**Task brief**. The answer is the set of lines that include "center", copied from the data below.
** Opening Data below block **
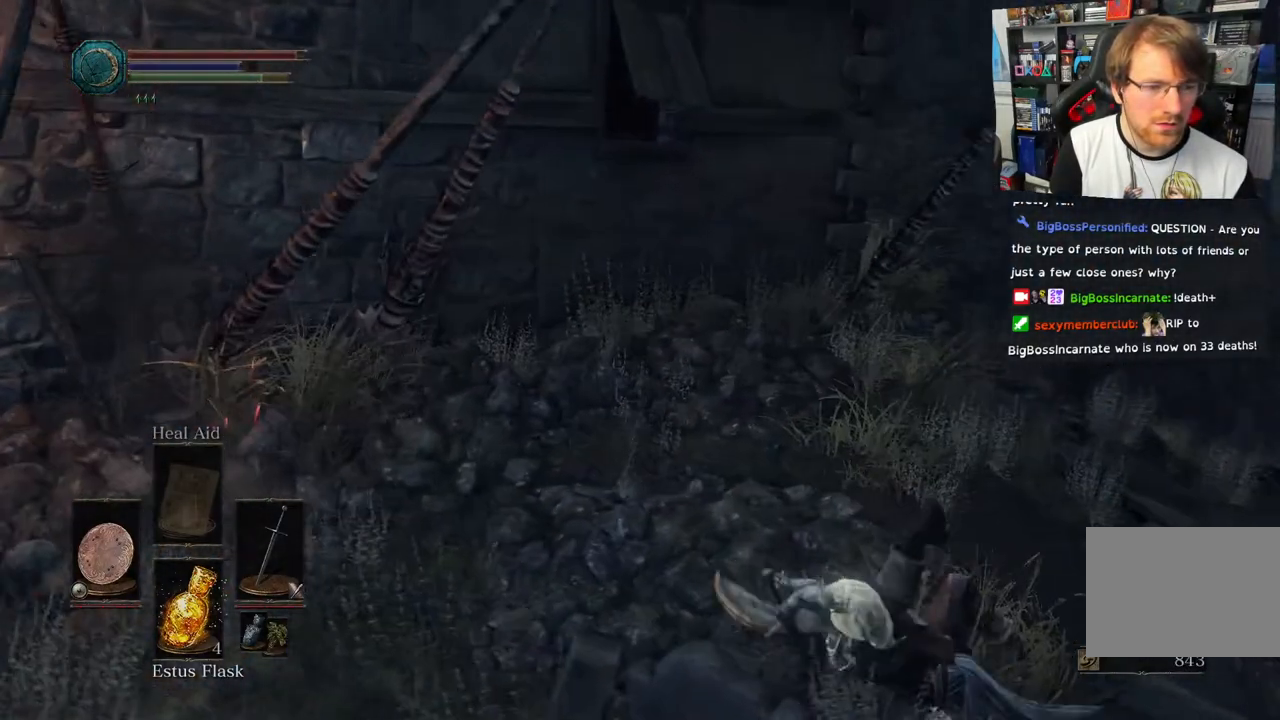
{"buttons": ["L1"], "left_stick": "up", "right_stick": "center", "events": [[50, "left_stick", "down"], [200, "left_stick", "left"], [267, "left_stick", "up-left"], [317, "L1", "down"], [350, "right_stick", "center"], [500, "left_stick", "up"]]}
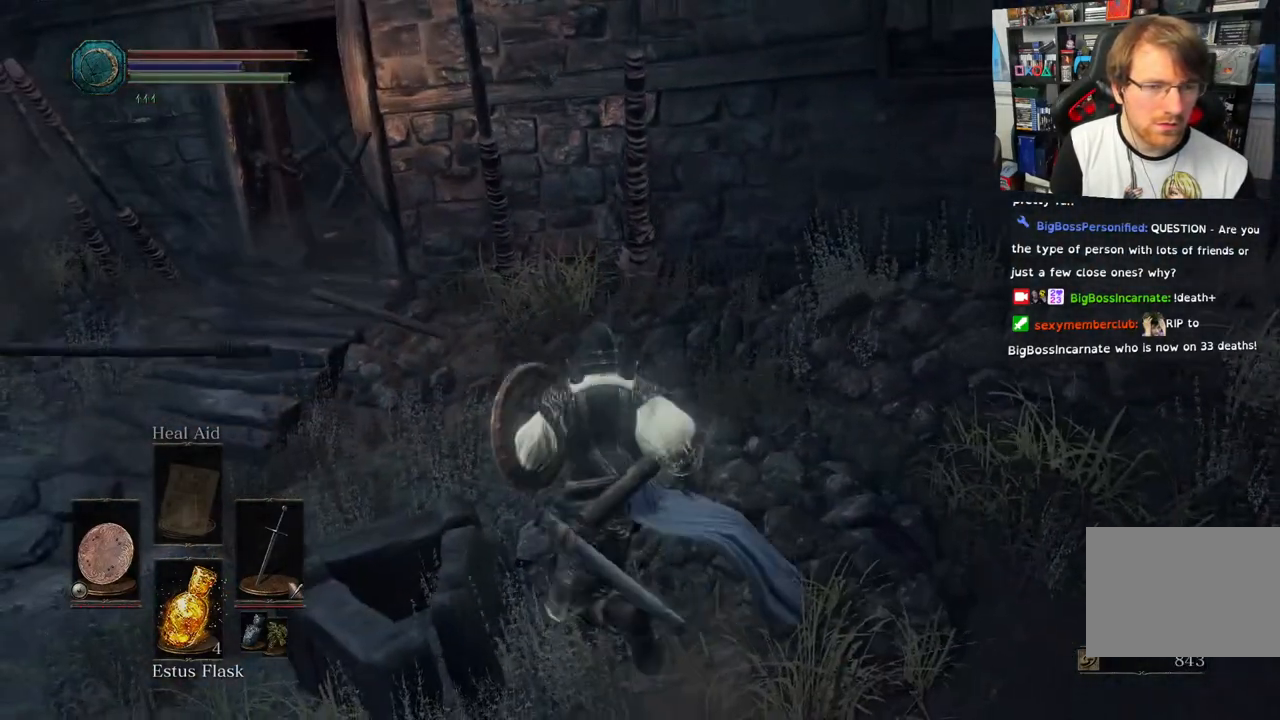
{"buttons": ["L1"], "left_stick": "up-left", "right_stick": "center", "events": [[117, "right_stick", "up-left"], [150, "left_stick", "up-left"], [300, "right_stick", "center"]]}
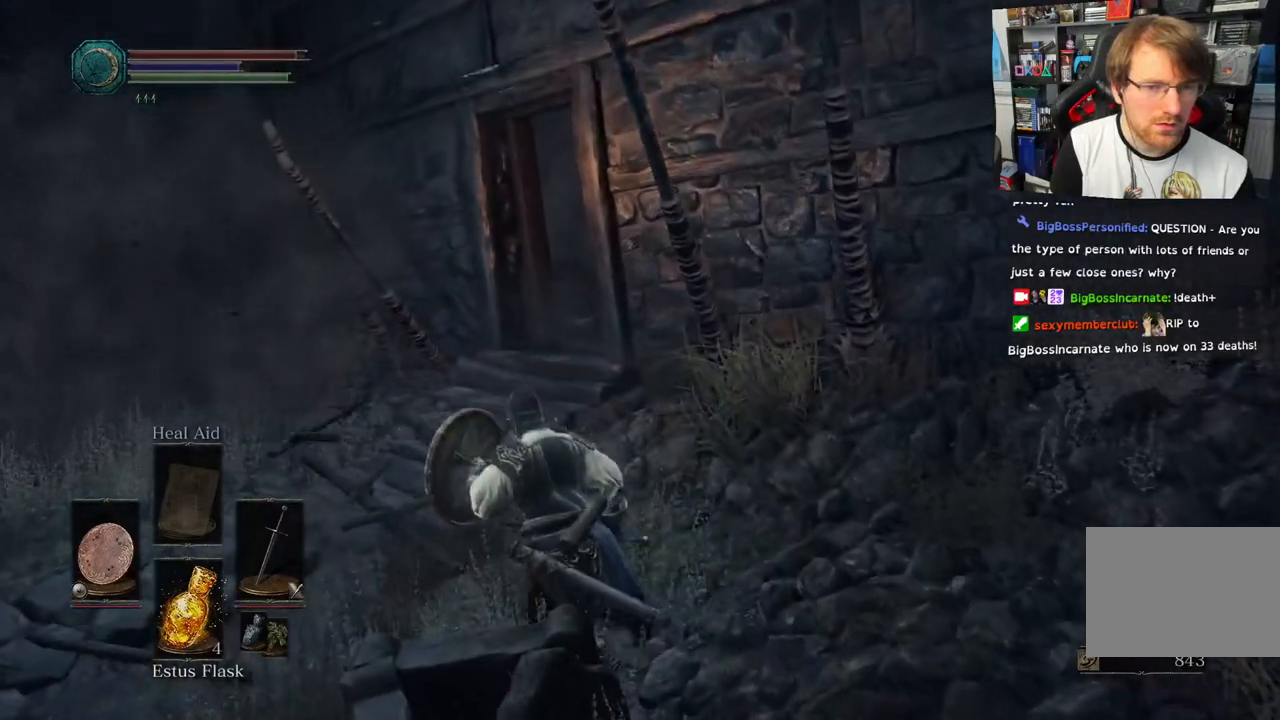
{"buttons": [], "left_stick": "up-left", "right_stick": "right", "events": [[17, "L1", "up"], [183, "right_stick", "right"]]}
** Closing Data below block **
**Result**.
{"buttons": ["L1"], "left_stick": "up", "right_stick": "center", "events": [[50, "left_stick", "down"], [200, "left_stick", "left"], [267, "left_stick", "up-left"], [317, "L1", "down"], [350, "right_stick", "center"], [500, "left_stick", "up"]]}
{"buttons": ["L1"], "left_stick": "up-left", "right_stick": "center", "events": [[117, "right_stick", "up-left"], [150, "left_stick", "up-left"], [300, "right_stick", "center"]]}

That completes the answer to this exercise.